Make additional AutoQSAR settings, for definition of categorical properties from numerical data, for model building, and for manual selection of independent variables.

AutoQSAR - Advanced Options Dialog Box Features

Define Categories section

In this section you can control how numeric data is divided into categories for a categorical QSAR model. This section is not present for numeric QSAR models.

Number of categories box

Specify the number of categories to use. This is a copy of the control in the AutoQSAR panel, and is linked to it.

Category distribution options

Select an option for how the data are distributed between the categories.

  • Equal widths—Divide the data into categories whose width (the range of values covered) is the same.

  • Equal populations—Divide the data into categories containing contiguous values so that there is the same number of values in each category.

Interactive category diagram

This diagram displays information on the categories (or classes). The horizontal axis represents the dependent variable. The data points are plotted horizontally. The boundaries between classes are represented by vertical lines, with a dot on the top. The value of the dependent variable at the boundary is displayed above the boundary line. Labels for each class are displayed between the boundaries, above the data points, with the populations of each class below the data points.

The diagram can be used to set and move class boundaries. If you click between the dots, a boundary is created where you click. You can move the boundaries by dragging the dot on the top of the boundary.

Number of models to build for each model type box

Specify the number of models to build for each type of model. A model is defined by a random selection of training and test sets, according to the percentage specified in the AutoQSAR panel. Multiple models are built to assess the validity of the model. Only available for the Traditional method.

Maximum allowed correlation between any pair of independent variables box

Independent variables are selected from a pool of several hundred molecular descriptors and fingerprints (depending on the model). Variables that are too strongly correlated with other variables are of little use in the model. The value specified in this box sets the criterion for discarding such variables. Only available for the Traditional method.

Descriptors section

In this section, you can select classes of descriptors and add custom descriptors for developing the QSAR models. Binary fingerprints and numeric descriptors are not generally appropriate for applications that do not involve relatively small molecules (such as periodic structures).

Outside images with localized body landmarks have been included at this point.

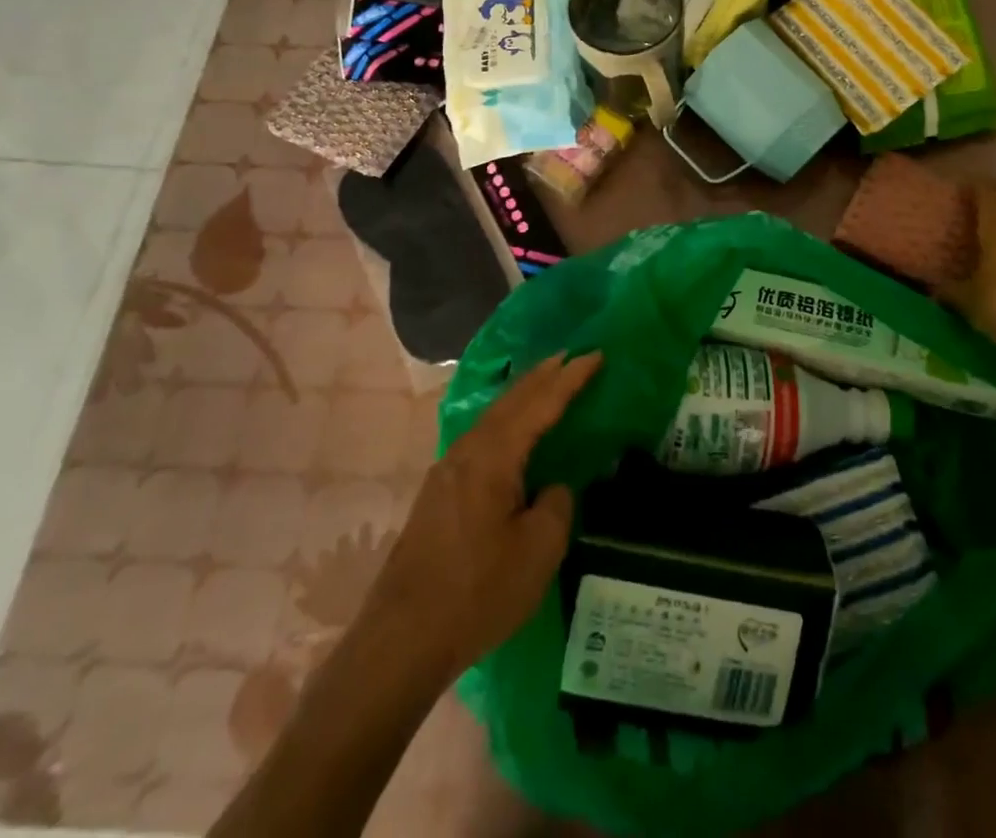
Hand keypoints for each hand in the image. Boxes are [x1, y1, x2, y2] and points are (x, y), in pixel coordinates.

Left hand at [361, 352, 601, 692]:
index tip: (596, 354)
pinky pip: (482, 437)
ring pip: (493, 417)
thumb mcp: (538, 551)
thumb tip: (551, 488)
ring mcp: (447, 471)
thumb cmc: (477, 592)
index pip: (540, 403)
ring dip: (522, 395)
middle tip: (571, 355)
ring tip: (546, 383)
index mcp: (494, 456)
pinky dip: (506, 420)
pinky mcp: (438, 493)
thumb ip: (556, 505)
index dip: (571, 378)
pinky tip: (512, 432)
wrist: (400, 641)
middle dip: (543, 375)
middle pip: (511, 400)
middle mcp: (467, 451)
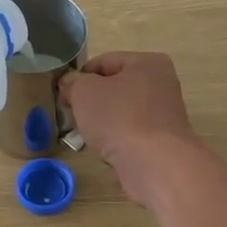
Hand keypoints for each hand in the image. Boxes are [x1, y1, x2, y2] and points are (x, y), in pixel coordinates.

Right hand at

Binary fingerprints option

Include binary fingerprints in the descriptors used for the QSAR models. The types of fingerprints used are listed to the right.

Numeric descriptors option

Include classes of numeric descriptors in the descriptors used for the QSAR models. The classes are listed to the right.

Other properties from option and buttons

Click one of these buttons to include descriptors from other properties in the QSAR models. The properties must be numeric properties that are defined for the selected entries in the Project Table, or that exist in the file for the structures used, depending on the structure source for the model.

  • Properties— Select the properties by choosing them in a property selector, in which you can sort and filter the properties and select the ones you want to use.

  • File—Read a list of the properties from a plain text file. The button opens a file selector, in which you can locate and open the file that has the property names. The text file must have the name of one property on each line, and the name must be exactly as it appears in the structure source. For Maestro files it is the "internal name", e.g. r_user_Activity.

Note that there is no guarantee that any or all of the added properties will survive the selection process: these properties are treated the same as the binary fingerprints and numeric descriptors.

Descriptor category table

This table lists the custom descriptors that are added with the Other properties from option and buttons. Each descriptor has a check box that you can use to include or exclude it from the QSAR models. You can select rows in the table and delete them with the Delete button to the right of the table.

Reset button

Reset all options in this dialog box to their default values.